Welcome Raoul - I think your English is excellent!

I have two 2e children - my ds is 12, and your description of your ds reminds me so much of my ds at 8 years old. I'm sorry I don't have much time to reply right now but I'll add a few quick thoughts:

1) Our ds was diagnosed at 8 (2nd grade). We had to tackle the issues that were caused by his 2e challenges before we put a lot of focus on his strengths. This seems sad in a way, but it's what he needed at the time. Our ds' largest challenge was writing - both handwriting and being able to express himself in written language. Those two challenges were making it impossible for him to be successful at school, and his frustration over school turned inward into anxiety and depression and panic attacks. So the first two-three years were full of figuring out accommodations and remediation and advocating over and over again at school.

2) I wish we'd tried to push for more challenging work for our ds in the areas of school he excels at and really loves (he's a math science kid). Because of all his 2e-ness, we didn't realize until he was in 5th grade (11 years old) that for years he'd been bored to tears listening to the level of discussion in his regular-level school classroom among typical peers. He would have benefited tremendously by being in a full-time gifted program with accommodations for his challenges, but we'd turned down a full-time gifted program because we felt it would be too much stress - still do!
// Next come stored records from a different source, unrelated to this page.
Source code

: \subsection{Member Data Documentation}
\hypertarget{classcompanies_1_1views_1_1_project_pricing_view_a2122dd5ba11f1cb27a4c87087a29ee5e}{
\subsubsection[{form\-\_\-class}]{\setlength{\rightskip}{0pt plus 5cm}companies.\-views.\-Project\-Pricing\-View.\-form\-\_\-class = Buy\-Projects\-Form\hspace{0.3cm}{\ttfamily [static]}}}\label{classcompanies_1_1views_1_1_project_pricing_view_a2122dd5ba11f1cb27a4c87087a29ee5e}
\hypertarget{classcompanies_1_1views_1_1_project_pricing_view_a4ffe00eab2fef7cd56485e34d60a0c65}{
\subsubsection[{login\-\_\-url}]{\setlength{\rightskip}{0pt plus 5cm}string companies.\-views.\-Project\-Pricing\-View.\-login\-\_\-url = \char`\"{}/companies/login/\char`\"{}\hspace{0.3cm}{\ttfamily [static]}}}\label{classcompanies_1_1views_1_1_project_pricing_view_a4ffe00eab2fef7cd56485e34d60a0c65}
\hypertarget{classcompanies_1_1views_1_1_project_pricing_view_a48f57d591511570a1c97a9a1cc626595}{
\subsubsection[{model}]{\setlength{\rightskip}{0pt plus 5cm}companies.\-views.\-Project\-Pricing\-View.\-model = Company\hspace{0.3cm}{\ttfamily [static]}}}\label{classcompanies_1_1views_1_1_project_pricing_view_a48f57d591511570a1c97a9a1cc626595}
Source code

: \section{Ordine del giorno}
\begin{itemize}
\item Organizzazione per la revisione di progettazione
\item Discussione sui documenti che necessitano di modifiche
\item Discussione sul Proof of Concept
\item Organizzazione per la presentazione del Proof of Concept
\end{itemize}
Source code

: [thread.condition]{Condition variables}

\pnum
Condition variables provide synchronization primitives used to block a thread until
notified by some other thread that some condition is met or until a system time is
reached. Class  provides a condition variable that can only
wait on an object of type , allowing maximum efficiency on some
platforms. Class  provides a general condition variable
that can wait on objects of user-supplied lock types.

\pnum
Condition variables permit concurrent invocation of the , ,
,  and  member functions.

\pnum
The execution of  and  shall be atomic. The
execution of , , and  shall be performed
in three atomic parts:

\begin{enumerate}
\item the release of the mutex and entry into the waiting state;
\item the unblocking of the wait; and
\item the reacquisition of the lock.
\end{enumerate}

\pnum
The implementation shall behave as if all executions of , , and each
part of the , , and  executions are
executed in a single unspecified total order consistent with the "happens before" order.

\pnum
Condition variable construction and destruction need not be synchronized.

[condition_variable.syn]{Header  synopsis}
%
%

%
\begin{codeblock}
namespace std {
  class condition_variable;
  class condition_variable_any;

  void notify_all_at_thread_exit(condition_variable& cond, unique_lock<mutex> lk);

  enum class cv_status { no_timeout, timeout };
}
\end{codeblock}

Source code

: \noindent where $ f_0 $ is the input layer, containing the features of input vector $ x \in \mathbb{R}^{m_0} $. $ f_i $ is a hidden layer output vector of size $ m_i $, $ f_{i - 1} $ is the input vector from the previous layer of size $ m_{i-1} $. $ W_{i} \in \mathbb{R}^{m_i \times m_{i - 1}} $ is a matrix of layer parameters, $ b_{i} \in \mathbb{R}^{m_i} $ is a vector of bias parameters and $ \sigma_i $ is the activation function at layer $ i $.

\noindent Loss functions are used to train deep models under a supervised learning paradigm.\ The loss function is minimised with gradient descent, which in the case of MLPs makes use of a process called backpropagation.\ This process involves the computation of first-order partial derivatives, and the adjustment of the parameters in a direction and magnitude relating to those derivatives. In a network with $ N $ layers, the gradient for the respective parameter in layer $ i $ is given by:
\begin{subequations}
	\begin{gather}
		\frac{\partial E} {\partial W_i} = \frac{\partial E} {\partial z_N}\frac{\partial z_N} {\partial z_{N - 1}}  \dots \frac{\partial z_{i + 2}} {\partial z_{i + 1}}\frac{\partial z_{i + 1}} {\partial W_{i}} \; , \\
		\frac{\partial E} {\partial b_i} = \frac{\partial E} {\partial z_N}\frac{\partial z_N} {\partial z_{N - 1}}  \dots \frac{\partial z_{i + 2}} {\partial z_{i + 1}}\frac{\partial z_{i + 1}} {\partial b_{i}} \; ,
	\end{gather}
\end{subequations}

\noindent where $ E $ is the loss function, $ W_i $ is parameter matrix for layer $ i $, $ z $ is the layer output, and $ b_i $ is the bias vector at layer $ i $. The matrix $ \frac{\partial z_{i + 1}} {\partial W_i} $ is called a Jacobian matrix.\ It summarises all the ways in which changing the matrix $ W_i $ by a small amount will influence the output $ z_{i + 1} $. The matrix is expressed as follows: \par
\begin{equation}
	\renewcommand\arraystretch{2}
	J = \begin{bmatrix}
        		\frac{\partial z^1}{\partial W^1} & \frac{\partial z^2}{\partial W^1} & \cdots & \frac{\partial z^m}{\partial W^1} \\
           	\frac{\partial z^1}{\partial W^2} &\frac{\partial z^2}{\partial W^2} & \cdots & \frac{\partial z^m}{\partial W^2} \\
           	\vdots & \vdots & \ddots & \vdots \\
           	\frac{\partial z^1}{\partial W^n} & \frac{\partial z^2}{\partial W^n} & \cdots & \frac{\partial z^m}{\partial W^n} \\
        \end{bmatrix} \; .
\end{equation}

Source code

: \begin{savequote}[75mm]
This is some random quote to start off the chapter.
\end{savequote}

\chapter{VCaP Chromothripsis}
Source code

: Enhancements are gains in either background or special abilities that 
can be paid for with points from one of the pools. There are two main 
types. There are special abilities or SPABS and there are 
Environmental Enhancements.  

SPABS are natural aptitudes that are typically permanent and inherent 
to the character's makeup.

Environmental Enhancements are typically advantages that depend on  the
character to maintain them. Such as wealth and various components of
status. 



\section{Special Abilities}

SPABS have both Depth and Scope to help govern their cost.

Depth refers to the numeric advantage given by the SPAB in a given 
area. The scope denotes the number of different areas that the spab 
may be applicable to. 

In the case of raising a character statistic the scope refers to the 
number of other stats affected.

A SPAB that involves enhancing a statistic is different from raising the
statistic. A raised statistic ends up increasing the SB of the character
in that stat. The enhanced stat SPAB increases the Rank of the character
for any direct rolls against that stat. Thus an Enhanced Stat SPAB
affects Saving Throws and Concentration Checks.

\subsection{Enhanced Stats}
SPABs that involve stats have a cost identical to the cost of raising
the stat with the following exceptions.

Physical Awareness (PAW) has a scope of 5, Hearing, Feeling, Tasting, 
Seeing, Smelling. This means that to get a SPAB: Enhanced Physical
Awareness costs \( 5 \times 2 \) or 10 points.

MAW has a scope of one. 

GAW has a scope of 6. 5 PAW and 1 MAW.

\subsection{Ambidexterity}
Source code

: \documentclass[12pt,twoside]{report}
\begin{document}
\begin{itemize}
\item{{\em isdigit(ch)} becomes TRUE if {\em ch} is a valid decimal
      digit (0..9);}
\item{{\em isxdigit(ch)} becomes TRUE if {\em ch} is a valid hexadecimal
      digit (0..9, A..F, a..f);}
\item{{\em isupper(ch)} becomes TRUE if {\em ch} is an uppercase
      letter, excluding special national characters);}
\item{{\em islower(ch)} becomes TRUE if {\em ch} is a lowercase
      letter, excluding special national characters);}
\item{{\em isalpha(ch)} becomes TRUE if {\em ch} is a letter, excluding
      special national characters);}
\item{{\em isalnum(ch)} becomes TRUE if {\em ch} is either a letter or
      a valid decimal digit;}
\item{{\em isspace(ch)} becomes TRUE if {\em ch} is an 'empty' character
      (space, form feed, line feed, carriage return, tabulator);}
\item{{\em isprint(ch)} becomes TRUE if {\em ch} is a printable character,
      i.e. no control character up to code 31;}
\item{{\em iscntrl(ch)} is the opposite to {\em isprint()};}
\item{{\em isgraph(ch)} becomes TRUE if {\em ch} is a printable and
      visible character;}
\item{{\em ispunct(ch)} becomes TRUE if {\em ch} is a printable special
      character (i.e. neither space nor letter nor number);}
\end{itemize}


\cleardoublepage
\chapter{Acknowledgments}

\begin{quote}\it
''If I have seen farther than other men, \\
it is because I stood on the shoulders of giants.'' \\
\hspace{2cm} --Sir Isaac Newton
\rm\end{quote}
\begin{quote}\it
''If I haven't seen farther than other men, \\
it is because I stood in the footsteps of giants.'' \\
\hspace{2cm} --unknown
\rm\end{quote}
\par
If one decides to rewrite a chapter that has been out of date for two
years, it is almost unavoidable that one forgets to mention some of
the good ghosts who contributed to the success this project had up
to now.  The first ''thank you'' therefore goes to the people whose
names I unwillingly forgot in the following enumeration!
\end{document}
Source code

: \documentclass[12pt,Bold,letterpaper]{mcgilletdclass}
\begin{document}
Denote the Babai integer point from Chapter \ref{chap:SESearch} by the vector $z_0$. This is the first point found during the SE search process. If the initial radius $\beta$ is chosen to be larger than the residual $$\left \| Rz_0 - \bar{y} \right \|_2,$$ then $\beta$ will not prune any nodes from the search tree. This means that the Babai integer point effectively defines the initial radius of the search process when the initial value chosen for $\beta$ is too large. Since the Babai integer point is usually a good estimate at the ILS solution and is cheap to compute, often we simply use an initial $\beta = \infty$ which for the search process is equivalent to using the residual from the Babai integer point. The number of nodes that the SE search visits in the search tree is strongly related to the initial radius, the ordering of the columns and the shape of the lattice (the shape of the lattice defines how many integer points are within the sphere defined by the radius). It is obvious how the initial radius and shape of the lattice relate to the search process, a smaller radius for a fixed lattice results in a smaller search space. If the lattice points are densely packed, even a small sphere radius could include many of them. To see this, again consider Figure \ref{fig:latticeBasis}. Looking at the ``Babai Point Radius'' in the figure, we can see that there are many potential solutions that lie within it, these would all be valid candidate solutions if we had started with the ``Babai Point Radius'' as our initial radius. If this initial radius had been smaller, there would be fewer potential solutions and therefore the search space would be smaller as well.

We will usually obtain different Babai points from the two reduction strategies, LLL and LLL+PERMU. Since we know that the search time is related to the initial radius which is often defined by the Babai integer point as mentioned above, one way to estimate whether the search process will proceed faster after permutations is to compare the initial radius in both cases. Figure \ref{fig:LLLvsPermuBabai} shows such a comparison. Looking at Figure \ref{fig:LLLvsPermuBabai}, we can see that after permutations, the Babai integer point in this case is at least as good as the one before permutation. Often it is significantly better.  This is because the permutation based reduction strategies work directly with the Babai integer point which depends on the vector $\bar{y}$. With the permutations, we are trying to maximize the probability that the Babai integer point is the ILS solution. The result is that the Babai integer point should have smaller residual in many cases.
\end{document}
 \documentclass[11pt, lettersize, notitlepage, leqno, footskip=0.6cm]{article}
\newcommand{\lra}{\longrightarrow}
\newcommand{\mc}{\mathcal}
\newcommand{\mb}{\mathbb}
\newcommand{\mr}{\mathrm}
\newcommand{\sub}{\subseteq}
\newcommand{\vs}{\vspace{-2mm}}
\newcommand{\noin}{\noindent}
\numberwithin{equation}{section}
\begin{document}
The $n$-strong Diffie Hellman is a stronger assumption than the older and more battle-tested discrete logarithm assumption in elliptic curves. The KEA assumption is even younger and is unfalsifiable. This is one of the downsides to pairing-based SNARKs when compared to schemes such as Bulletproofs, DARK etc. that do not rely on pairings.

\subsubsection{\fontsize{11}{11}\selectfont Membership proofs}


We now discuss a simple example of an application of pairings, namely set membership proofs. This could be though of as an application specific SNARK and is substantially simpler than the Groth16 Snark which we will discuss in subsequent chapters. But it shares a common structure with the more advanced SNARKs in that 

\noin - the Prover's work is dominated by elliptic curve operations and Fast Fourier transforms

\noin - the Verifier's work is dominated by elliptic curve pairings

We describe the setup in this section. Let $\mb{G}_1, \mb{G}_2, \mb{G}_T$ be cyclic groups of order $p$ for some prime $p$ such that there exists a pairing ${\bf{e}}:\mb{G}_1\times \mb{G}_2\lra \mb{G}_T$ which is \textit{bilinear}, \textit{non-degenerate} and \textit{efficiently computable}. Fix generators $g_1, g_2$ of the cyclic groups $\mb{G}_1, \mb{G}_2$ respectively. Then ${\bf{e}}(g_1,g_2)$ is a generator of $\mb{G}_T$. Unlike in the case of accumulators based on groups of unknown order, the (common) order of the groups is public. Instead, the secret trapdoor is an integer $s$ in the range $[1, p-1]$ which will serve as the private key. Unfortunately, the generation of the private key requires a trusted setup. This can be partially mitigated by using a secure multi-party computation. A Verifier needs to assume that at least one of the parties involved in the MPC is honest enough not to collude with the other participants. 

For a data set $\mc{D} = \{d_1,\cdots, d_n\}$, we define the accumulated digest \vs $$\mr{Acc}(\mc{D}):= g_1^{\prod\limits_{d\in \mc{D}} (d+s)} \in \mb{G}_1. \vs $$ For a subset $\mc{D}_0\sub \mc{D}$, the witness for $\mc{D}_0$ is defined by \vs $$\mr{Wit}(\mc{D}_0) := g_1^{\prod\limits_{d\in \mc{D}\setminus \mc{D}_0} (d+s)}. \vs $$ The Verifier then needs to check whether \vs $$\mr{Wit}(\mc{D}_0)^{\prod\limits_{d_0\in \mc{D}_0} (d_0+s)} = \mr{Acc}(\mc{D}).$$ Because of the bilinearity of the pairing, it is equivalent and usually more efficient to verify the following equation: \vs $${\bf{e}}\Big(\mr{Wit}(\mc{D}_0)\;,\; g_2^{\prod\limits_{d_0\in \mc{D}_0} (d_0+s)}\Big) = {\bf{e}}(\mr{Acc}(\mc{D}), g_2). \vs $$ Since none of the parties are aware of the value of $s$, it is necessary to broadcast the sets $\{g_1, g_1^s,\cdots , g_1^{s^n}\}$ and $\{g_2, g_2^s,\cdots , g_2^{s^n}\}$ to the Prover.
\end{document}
It's really tough knowing what to do with kids who have such wild discrepancies in abilities.

3) I'm not an enthusiastic fan of full-grade acceleration - or even subject acceleration for EG kids if it means they are in a class with a mix of non-gifted kids. I'm not saying I'd never do it - we have our ds subject-accelerated, and 90% of the time, it's a-ok for him, but there are other times when the pace is simply too slow. Radical acceleration might have been more appropriate for him and he could have handled it intellectually, but he couldn't have kept up with the writing demands in elementary school and we (parents) needed several years just to figure out what path to take re accommodations (ok, we're still figuring it out because things change every year!).

4) Are you sure your ds is ADHD? I don't mean to question and I hope you don't think I'm out of line in asking - the reason I ask is our ds was misdiagnosed with ADHD at 8 when really the symptoms that looked like ADHD were due to his undiagnosed disabilities combined with giftedness. If your ds responds well to the Ritalin then he's got ADHD so *please ignore* what I just said!

5) I've always felt like it was hard to get my ds interested in things. It is! He gets interested in what he is interested in, not what someone else finds for him to be interested in. That's ok (although it was annoying for me at times when he was younger!).

6) Since it sounds like he has dysgraphia, I'd start him keyboarding now - let him use whatever fingering he wants to on the keyboard, maybe just his thumbs and index fingers. If he is dysgraphic, eventually he'll most likely need to be using the keyboard for his schoolwork, and the sooner it seems like just a regular part of his life, the easier it will be to integrate it at school.

That's all I can think of right now - you might want to just go through a few old posts here on the 2e board to get a feel for what other people's experiences have been and how they've approached the world of 2e.